You could just use a solver for constrained minimization, there are multiple ones available in R. Or we could solve for the restrictions. You have $a_2 a_5= a_3 a_4$, assuming $a_2\not = 0$ we find that $a_5=\frac{a_3 a_4}{a_2}$. we can incorporate that into the model and use nonlinear least squares. First we simulate some data:
a_1 <- 1.0
a_2 <- 1.0
a_3 <- 1.0
a_4 <- 1.0
a_5 <- 1.0
set.seed(12345)
N <- 100
x_1 <- runif(N)
x_2 <- runif(N)
x_3 <- runif(N)
x_4 <- runif(N)
x_5 <- runif(N)
y <- a_1*x_1 + a_2*x_2 + a_3*x_3 + a_4*x_4 + a_5*x_5 + rnorm(N,0,sd=2)
mydata <- data.frame(x_1,x_2,x_3,x_4,x_5,y)

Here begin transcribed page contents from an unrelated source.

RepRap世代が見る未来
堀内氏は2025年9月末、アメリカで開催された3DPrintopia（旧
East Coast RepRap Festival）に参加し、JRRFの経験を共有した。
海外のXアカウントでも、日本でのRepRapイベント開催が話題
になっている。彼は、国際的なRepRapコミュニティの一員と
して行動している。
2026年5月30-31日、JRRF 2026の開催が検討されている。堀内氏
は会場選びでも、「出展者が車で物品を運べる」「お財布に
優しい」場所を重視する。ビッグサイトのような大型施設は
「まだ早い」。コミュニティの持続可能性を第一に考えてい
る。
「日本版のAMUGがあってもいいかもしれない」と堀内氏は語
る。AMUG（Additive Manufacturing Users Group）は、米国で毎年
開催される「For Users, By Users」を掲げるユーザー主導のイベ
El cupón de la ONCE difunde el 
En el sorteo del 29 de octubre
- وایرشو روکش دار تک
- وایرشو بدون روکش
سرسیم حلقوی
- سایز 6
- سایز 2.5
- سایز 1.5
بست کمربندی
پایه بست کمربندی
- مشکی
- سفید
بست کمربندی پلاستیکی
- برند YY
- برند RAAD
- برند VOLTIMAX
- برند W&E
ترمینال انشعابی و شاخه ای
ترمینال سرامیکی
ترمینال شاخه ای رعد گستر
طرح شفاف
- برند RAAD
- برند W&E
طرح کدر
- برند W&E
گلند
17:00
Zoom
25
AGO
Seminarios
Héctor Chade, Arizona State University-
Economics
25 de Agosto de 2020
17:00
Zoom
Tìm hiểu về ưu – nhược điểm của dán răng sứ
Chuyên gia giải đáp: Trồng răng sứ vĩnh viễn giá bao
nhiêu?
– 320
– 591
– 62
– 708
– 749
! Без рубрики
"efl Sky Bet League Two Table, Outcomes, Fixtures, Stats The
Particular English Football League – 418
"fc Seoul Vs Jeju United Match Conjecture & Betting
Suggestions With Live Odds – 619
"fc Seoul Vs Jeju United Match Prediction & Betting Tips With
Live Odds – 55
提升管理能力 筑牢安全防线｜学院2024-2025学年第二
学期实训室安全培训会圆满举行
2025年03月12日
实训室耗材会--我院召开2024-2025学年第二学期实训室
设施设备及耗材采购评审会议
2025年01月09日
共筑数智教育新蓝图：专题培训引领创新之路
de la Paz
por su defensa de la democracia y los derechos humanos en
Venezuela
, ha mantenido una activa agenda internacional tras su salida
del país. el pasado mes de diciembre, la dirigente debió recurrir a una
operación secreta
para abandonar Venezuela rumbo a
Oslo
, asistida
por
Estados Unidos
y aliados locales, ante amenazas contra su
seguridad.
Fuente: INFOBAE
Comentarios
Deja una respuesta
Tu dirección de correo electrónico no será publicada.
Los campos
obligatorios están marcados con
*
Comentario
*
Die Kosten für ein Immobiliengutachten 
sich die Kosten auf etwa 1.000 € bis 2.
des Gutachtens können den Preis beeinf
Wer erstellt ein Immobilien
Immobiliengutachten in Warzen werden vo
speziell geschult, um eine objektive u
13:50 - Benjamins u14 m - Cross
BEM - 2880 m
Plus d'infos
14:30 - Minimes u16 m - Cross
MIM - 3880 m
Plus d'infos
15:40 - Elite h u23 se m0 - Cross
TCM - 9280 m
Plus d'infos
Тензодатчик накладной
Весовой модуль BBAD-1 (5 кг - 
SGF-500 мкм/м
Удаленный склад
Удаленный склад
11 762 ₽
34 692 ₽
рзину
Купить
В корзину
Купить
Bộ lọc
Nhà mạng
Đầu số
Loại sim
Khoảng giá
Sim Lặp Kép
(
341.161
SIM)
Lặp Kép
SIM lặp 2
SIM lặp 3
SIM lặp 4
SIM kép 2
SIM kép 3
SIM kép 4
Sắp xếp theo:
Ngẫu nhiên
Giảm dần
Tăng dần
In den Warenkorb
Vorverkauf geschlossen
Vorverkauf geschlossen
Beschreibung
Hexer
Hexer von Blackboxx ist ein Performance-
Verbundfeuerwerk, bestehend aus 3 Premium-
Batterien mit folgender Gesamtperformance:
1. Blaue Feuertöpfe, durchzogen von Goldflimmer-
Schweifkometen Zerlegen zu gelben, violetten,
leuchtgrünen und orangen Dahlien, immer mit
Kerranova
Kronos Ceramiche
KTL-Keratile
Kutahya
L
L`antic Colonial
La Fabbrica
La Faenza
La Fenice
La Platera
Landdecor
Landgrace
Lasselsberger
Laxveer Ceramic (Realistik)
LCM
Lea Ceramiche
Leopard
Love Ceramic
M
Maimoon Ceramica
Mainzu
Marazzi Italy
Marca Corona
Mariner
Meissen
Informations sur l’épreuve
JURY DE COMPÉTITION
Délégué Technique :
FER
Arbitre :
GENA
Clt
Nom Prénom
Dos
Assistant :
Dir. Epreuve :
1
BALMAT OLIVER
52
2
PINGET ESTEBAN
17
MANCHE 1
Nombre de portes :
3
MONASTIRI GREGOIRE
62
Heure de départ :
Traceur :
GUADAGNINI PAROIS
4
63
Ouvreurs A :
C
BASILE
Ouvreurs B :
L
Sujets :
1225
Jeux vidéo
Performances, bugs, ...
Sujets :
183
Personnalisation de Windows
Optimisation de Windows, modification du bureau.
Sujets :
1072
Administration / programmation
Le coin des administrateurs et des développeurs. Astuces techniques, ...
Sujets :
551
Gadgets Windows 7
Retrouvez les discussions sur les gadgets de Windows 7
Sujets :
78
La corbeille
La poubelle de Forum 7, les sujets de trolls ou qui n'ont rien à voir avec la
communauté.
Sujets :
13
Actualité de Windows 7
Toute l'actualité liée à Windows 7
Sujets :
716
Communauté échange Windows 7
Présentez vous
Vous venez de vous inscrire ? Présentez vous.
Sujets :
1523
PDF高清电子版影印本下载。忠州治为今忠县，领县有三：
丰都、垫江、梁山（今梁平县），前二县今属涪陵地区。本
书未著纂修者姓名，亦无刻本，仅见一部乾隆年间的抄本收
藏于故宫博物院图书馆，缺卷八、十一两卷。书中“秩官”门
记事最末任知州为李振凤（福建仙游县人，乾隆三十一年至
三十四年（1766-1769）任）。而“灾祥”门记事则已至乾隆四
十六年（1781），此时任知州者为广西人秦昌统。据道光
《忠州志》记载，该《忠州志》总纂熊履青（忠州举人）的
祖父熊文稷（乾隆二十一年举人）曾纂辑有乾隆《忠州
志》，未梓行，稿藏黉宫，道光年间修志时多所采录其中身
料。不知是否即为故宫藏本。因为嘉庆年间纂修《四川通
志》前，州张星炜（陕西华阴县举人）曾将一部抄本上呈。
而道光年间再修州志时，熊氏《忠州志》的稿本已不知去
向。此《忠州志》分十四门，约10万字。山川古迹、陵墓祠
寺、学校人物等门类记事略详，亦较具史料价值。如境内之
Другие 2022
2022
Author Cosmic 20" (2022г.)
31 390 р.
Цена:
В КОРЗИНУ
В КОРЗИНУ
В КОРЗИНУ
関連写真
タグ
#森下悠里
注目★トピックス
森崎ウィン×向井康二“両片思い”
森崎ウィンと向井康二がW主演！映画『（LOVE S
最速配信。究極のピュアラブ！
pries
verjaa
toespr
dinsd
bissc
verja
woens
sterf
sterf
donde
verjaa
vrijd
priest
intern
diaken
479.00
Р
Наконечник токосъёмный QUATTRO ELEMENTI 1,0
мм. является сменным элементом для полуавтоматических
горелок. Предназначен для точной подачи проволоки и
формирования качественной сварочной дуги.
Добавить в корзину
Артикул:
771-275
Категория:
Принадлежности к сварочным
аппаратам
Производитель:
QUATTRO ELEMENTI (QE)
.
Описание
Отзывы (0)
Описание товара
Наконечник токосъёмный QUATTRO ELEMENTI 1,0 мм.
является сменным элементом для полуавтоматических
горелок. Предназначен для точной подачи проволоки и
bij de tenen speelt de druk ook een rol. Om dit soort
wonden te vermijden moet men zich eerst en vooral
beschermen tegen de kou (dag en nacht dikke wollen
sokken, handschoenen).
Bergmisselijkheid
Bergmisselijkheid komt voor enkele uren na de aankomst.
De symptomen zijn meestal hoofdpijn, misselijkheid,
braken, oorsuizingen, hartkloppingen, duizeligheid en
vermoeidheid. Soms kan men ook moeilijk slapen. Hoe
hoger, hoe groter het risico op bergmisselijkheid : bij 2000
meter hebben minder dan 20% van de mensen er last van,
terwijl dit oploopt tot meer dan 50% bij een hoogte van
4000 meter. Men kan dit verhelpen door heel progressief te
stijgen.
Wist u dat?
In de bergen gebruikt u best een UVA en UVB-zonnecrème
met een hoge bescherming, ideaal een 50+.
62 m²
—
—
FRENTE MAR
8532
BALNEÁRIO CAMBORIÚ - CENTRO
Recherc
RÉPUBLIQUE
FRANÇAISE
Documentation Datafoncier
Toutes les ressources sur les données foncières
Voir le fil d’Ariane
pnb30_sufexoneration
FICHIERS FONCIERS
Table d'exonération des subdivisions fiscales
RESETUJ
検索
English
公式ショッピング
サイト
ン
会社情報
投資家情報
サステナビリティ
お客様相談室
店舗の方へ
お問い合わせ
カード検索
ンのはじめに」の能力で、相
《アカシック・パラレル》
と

Then we estimate with nls():
mod_1 <- nls(y ~ a_1*x_1+a_2*x_2+a_3*x_3+a_4*x_4+(a_3*a_4/a_2)*x_5, data=mydata,
start=list(a_1=0.5,a_2=0.5,a_3=0.5,a_4=0.5), trace=TRUE)
mod_1
co <- coef(mod_1)
co[3]*co[4]/co[2]
Then, in the case $a_2=0$, we must solve separately, and then compare residual sum squares (or maybe AIC) to choose the best (sub)model:
### Then we need a separate model for the case a_2=0: This is in reality three cases:
## a__2=a__4=0
## a_2=a_3=0
## a_2=a_3=a_4=0
### which gives three different linear models:
mod_01 <- lm(y~0+x_1+x_4+x_5,data=mydata)
mod_02 <- lm(y~0+x_1+x_3+x_5,data=mydata)
mod_03 <- lm(y ~0+x_1+x_5, data=mydata)
mod_01
mod_02
mod_03
with output:
mod_01 <- lm(y~0+x_1+x_4+x_5,data=mydata)
mod_02 <- lm(y~0+x_1+x_3+x_5,data=mydata)
mod_03 <- lm(y ~0+x_1+x_5, data=mydata)
mod_01
Call:
lm(formula = y ~ 0 + x_1 + x_4 + x_5, data = mydata)
Coefficients:
x_1 x_4 x_5
1.474 1.779 2.227
mod_02
Call:
lm(formula = y ~ 0 + x_1 + x_3 + x_5, data = mydata)
Coefficients:
x_1 x_3 x_5
1.884 1.113 2.437
mod_03
Call:
lm(formula = y ~ 0 + x_1 + x_5, data = mydata)
Coefficients:
x_1 x_5
2.421 2.907
I will leave it for you to find the best submodel, and then choose the parameter estimates from that one.